PROBLEM DETAILS:
Starting with the line with "pose: elev=199.6 azim=315.2" and going on through the end of the listing, write those lines again with "roll" changed to "tilt" and everything else left as it is. Leave the pictures out.

DATA FOR THIS EXERCISE:
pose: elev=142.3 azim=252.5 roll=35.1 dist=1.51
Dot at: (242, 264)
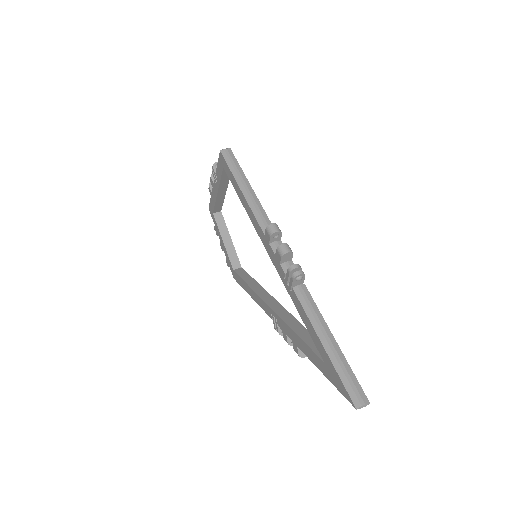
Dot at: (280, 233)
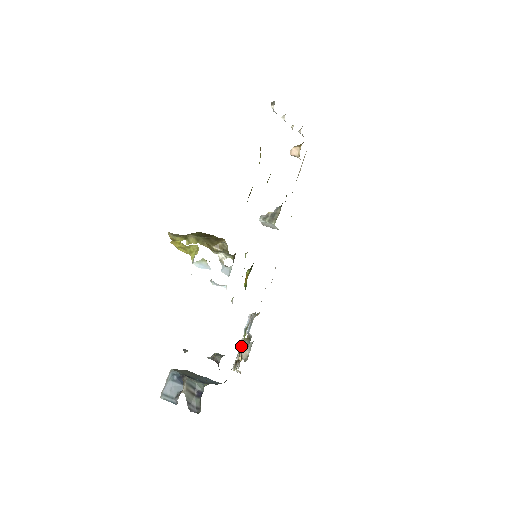
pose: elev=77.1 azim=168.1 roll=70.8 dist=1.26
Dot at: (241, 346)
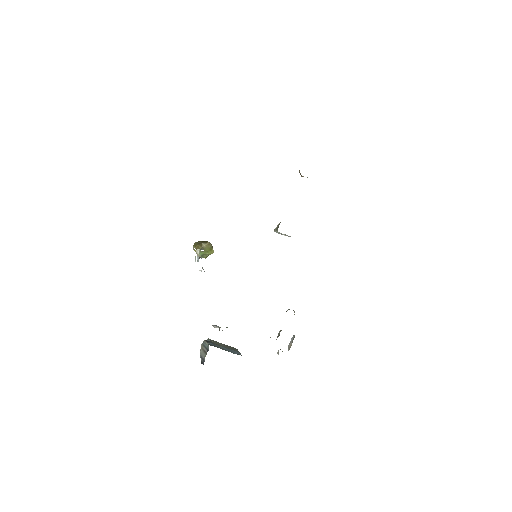
Dot at: occluded
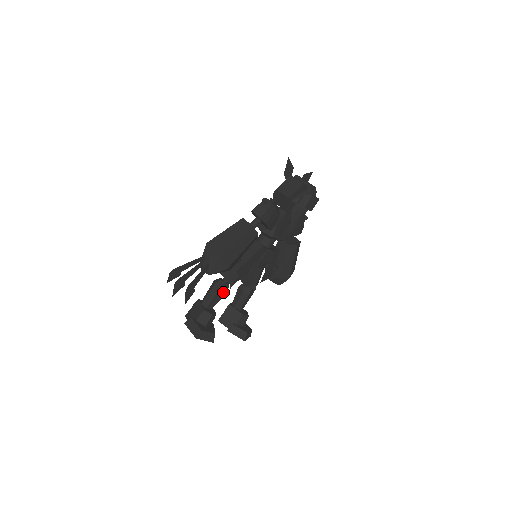
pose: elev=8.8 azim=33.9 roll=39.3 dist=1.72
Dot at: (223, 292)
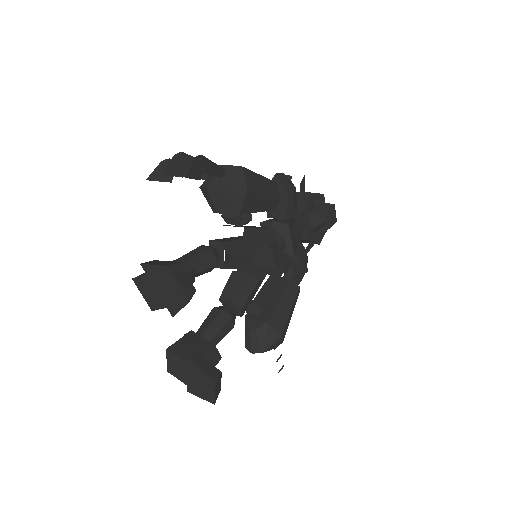
Dot at: (212, 259)
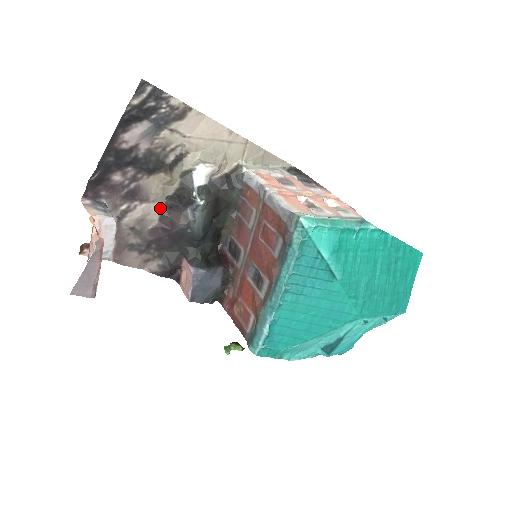
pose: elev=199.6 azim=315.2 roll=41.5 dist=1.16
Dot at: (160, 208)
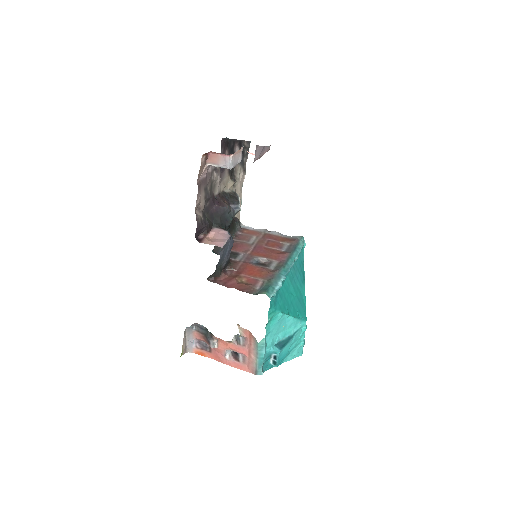
Dot at: (219, 191)
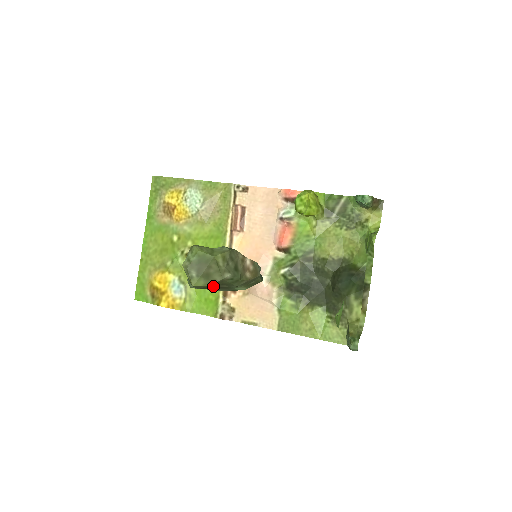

SOLUTION TO THIS PROBLEM:
pose: elev=199.6 azim=315.2 tilt=41.5 dist=1.16
Dot at: (160, 208)
Dot at: (219, 191)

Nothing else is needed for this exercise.